Three styles of functional blocks:
a. A light directing block directs incoming light upward toward the ceiling. Used
always above eye level.
b. A light diffusing block diffuses incoming light evenly throughout the interior of
the room.
c. General purposes block
2. Decorative or architectural glass -available in a wide range of styles and
patterns. These glass masonry units provide almost unlimited design versatility
when used in window, openings and facades, as interior walls and divider paneling.

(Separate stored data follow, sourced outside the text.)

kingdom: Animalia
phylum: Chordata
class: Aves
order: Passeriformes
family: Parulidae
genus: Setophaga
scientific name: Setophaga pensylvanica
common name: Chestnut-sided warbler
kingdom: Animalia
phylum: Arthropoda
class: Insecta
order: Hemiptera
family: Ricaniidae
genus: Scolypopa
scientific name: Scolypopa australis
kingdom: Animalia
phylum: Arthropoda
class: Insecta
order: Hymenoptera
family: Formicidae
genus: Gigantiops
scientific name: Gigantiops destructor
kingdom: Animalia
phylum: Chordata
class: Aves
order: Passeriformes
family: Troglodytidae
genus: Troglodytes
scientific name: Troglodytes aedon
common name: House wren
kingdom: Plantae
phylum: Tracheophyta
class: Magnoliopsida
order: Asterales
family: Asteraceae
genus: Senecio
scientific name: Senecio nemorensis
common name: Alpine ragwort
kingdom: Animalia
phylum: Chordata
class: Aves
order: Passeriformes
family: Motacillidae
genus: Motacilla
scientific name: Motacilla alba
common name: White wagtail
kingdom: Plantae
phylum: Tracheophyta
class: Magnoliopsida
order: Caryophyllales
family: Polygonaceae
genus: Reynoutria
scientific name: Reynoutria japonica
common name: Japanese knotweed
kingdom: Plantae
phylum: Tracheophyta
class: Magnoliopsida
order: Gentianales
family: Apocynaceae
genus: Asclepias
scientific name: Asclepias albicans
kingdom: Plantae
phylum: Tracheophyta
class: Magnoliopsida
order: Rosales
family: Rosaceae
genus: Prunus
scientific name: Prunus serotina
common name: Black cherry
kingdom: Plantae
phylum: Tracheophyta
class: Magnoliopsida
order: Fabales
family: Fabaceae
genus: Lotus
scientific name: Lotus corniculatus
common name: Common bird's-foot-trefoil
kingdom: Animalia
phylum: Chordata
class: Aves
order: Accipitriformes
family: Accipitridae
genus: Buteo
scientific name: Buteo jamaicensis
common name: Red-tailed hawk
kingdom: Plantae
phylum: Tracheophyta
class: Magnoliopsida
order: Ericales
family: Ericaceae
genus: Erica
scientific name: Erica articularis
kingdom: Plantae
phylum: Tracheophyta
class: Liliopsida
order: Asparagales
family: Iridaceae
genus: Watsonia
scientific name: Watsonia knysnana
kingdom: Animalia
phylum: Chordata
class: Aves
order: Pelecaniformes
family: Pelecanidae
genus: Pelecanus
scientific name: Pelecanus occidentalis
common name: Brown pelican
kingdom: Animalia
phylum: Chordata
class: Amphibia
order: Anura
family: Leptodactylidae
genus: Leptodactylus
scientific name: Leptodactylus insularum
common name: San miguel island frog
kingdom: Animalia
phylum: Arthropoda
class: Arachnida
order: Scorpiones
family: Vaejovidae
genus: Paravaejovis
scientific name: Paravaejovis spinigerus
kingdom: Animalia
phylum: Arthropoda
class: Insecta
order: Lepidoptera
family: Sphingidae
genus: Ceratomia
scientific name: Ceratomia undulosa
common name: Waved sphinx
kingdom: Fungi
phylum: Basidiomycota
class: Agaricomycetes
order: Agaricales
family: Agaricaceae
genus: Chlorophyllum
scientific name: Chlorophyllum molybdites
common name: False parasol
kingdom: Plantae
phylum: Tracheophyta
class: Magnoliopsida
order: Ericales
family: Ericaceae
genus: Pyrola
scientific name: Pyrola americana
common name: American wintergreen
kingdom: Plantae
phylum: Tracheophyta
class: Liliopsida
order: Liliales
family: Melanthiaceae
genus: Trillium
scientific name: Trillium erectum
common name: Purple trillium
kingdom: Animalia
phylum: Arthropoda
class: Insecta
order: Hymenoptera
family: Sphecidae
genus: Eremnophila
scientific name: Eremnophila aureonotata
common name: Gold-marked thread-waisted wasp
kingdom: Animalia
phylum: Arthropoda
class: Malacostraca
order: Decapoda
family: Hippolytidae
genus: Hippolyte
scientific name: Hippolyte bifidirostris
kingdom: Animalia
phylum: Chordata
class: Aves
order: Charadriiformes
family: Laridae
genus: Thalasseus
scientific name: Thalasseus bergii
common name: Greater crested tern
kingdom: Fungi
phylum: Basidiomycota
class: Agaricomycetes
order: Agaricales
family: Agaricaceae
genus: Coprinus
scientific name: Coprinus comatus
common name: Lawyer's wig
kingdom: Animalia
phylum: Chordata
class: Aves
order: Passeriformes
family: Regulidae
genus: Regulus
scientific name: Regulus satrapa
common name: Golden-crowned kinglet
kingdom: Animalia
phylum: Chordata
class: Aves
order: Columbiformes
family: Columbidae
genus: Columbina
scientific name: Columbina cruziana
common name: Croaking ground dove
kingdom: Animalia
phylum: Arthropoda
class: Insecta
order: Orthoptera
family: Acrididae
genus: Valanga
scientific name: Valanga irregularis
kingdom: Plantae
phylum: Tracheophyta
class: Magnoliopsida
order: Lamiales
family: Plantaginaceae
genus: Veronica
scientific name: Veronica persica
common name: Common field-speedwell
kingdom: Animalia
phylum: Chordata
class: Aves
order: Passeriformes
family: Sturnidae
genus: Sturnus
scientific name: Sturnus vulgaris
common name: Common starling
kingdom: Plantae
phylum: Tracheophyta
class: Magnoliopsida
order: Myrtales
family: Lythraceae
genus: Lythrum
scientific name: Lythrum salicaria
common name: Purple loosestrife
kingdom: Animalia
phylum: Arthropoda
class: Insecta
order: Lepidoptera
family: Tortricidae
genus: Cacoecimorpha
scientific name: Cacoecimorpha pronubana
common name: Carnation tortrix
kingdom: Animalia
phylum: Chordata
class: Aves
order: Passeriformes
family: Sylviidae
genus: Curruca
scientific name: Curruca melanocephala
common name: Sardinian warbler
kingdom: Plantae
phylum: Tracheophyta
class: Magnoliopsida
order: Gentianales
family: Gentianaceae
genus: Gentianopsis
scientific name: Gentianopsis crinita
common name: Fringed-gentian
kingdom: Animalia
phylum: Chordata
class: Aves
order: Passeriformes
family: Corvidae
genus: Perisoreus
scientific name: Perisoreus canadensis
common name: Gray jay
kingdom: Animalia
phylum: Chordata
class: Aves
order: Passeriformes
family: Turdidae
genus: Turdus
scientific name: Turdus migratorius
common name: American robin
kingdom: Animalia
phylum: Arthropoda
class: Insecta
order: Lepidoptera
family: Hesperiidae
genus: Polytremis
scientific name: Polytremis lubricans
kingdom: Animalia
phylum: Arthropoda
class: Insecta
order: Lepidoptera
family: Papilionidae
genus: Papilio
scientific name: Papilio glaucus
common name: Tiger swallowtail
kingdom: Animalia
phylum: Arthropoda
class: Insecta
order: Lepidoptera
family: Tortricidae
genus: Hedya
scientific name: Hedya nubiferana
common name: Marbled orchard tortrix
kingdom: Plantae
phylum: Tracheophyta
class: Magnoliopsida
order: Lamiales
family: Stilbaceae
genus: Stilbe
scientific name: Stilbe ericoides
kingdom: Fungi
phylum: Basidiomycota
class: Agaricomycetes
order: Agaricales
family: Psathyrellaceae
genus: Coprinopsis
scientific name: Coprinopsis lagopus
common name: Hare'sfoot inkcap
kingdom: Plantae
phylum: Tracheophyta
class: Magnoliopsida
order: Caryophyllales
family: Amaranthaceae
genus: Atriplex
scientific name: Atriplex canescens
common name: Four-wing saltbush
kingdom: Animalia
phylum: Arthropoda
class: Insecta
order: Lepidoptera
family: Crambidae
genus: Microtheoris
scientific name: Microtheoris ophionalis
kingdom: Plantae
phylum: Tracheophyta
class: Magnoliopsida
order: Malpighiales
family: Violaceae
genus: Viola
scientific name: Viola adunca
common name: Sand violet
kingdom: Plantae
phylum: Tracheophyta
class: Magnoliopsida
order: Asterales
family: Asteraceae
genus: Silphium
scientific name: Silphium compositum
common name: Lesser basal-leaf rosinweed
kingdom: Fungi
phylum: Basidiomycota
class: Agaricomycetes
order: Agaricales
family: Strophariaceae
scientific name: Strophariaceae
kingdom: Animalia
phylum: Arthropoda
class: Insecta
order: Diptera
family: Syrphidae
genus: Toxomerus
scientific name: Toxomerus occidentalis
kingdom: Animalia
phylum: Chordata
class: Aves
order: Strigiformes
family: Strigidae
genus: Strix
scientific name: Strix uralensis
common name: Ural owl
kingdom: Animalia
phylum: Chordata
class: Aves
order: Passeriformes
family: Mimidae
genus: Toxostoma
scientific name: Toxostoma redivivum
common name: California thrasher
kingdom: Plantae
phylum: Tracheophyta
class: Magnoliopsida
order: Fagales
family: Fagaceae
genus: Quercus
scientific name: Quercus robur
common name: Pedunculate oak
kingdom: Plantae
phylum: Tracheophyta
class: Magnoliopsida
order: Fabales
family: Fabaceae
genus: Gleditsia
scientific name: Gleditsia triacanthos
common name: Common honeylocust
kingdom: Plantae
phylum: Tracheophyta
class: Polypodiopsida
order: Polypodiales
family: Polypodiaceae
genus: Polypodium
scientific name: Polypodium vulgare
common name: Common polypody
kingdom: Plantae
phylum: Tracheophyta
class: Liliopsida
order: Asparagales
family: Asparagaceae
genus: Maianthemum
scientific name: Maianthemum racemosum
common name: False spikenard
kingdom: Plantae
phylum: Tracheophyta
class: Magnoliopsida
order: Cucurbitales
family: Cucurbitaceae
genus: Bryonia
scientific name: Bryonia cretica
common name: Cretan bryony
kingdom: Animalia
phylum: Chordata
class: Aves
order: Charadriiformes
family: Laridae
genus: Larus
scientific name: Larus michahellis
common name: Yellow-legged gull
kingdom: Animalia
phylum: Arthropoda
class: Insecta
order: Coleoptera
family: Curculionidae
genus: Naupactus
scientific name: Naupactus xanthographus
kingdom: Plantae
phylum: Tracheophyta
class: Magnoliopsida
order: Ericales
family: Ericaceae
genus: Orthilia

Also used for ceilings. Method of attachment is by gluing to a plywood background
using rugby.
II. SOLID GLASS BRICK
Also made to admit light into a building, because of its solid construction, it offers
greater protection against vandalism than conventional window glass or glass
blocks. The ability of the brick is to allow undistorted passage of light.
Sizes 6 * 6 in., 8 * 8 in., 12 * 12 in., and 4 * 12 in.